§ TASK LIST:
(1) From the interview with Jeffry-Wynne Prince, reproduce the passage starting with "JWP: I am in" and going on through "my daily energy.".
(2) Answer these questions from the interview with Jeffry-Wynne Prince:
(a) What is the name of his band?
(b) In which month did the band release its full album?
(c) How much has his output increased during the lockdown?

§ GIVEN TEXT:
================================

For Day 28 of the Open Mic Creativity and COVID-19 Special Project I thought I would steer away from authors, agents and editors for a bit to see how an old friend – the super talented songwriter and musician Jeffry-Wynne Prince – is holding up during the pandemic. His band The Bitter Elegance has a new album out, and he’s already working on the next one so you can say his creative spark is still sparking!

OM: This pandemic-induced lockdown has certainly altered all of our lives for the time being. What has been the biggest impact on you so far? 

JWP: I am in an unusual situation in that the logistics of the lockdown have felt more like a vacation than a punishment. I am introverted and a bit of a recluse, so not having to deal with the outside world has been a welcome change from the usual daily cascade of madness trying to juggle home-life, income generation, and artistic pursuits. My life is currently 24/7 writing and recording. While I know at some point we will return to a version of normalcy, for the time being I am embracing the change, so the biggest impact has been how I refocus my daily energy.


OM: You are a very talented songwriter – how has this all impacted your songwriting? Have you been able to keep up the same kind of pace and schedule as before? 

JWP: Thank you for the kind words! As prolific as I have been though out my entire career, I falsely thought that the big driving force for my outflow was that I still had other outside pursuits with my Interior Design interests. With that off-the-table, and on this extended vacation, my output has nearly tripled. We (the bitter elegance) just released a full album in February (which took the usual 14 months to write and complete), and I fully expect to have another full album release in a matter of weeks.


OM:  Has it changed the kinds of songs you are writing? Do you feel more or less introspective with what you write about now? 

JWP: I tend to not contrive what or how I write (aside from maybe thinking along the lines of album flow and continuity), and I am mostly writing as I always have – from an observational point-of-view, told through a first-person lens. While I have not gotten more introspective with the current situation, I find that my songs are a bit more autobiographical simply because my observations are happening in such literal proximity to me.

================================

[Stored data entries]
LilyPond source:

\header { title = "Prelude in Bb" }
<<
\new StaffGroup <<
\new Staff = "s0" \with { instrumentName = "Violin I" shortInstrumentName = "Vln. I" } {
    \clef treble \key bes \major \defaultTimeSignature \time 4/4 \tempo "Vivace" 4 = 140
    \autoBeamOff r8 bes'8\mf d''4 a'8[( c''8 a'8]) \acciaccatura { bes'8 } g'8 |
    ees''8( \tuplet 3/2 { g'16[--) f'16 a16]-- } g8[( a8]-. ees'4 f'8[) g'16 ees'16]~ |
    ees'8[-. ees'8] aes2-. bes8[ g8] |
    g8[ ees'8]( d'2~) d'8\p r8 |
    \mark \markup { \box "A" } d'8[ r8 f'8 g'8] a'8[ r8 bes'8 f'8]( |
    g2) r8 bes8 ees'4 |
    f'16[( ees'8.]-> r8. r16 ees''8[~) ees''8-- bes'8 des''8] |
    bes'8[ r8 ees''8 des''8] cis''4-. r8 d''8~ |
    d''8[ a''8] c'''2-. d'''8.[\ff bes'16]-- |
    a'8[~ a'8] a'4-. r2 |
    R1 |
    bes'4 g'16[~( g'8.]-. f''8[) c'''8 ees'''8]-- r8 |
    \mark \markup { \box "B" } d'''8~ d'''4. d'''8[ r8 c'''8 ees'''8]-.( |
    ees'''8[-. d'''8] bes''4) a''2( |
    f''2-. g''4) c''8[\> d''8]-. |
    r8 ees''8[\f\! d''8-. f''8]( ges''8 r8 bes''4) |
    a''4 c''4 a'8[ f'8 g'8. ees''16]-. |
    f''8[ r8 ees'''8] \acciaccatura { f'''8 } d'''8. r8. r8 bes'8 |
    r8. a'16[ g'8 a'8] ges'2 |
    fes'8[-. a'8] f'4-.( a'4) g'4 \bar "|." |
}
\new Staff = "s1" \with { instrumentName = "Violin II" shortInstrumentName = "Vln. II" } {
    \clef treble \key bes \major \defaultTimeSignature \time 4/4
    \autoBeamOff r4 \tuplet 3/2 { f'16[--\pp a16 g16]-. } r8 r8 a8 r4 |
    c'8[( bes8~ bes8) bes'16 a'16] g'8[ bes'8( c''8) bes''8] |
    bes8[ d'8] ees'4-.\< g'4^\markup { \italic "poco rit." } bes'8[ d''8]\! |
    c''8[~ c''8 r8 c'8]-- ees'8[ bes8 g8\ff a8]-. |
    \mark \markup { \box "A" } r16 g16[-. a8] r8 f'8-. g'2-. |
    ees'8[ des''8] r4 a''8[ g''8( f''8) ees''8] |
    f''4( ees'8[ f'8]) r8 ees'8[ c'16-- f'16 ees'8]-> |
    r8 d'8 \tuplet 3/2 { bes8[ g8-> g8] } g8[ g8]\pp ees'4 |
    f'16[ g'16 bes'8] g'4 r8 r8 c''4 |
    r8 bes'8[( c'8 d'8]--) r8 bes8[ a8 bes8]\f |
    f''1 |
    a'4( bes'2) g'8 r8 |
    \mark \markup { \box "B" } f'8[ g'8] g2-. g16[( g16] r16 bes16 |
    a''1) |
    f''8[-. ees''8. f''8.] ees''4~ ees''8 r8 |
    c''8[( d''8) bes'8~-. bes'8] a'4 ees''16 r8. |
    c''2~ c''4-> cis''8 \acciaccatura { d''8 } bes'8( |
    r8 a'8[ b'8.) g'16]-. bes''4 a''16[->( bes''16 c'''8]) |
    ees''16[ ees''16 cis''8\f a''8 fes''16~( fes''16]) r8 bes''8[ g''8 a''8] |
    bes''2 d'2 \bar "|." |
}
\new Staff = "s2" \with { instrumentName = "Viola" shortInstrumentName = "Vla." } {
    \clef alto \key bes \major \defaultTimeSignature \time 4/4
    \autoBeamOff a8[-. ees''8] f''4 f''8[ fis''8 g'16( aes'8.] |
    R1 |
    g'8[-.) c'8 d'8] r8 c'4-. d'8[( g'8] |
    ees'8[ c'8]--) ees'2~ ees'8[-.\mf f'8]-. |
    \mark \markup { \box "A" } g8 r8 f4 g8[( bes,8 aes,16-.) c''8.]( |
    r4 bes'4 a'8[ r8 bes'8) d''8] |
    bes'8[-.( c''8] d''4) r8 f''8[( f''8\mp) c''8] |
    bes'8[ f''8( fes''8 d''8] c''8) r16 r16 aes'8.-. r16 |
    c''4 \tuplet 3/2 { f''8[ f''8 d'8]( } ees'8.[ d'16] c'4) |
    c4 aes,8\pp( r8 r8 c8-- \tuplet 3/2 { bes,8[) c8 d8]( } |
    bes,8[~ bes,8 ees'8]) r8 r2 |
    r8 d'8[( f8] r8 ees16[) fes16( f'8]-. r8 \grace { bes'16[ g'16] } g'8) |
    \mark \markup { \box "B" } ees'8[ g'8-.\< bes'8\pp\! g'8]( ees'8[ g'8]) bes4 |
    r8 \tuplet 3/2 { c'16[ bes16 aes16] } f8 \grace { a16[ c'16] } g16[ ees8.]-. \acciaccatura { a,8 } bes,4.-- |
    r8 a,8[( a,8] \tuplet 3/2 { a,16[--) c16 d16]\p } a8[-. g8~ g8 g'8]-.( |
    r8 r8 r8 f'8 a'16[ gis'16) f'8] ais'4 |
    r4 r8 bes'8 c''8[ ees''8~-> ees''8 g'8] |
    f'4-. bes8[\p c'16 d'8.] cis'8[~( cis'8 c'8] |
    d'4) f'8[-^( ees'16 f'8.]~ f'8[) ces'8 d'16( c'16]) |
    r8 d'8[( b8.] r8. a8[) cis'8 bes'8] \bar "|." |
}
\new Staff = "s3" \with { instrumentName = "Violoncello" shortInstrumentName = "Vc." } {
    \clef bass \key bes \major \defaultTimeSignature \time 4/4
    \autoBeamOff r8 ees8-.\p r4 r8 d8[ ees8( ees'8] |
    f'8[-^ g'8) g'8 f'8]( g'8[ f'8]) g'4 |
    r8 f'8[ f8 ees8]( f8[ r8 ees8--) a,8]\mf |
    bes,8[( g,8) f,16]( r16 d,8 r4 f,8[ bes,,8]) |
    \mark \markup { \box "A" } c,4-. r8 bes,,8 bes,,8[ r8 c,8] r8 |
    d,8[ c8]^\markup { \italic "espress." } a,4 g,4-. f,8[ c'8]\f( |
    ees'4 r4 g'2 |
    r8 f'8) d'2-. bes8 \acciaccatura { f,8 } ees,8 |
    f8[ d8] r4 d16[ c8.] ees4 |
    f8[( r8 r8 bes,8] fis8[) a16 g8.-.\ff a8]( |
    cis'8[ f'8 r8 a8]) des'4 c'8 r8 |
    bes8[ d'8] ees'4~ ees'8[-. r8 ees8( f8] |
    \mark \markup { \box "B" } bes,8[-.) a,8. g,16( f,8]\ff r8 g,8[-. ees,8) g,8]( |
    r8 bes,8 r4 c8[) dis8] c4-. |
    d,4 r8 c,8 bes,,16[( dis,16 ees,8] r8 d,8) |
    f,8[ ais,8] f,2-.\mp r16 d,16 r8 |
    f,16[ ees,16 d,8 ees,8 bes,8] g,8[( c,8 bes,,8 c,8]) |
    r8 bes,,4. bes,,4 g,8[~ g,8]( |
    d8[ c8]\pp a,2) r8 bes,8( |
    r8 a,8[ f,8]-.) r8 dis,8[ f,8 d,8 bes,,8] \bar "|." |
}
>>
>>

================================

§ EXPECTED RESPONSES:
(1)
JWP: I am in an unusual situation in that the logistics of the lockdown have felt more like a vacation than a punishment. I am introverted and a bit of a recluse, so not having to deal with the outside world has been a welcome change from the usual daily cascade of madness trying to juggle home-life, income generation, and artistic pursuits. My life is currently 24/7 writing and recording. While I know at some point we will return to a version of normalcy, for the time being I am embracing the change, so the biggest impact has been how I refocus my daily energy.

(2)
(a) The Bitter Elegance
(b) February
(c) It has nearly tripled.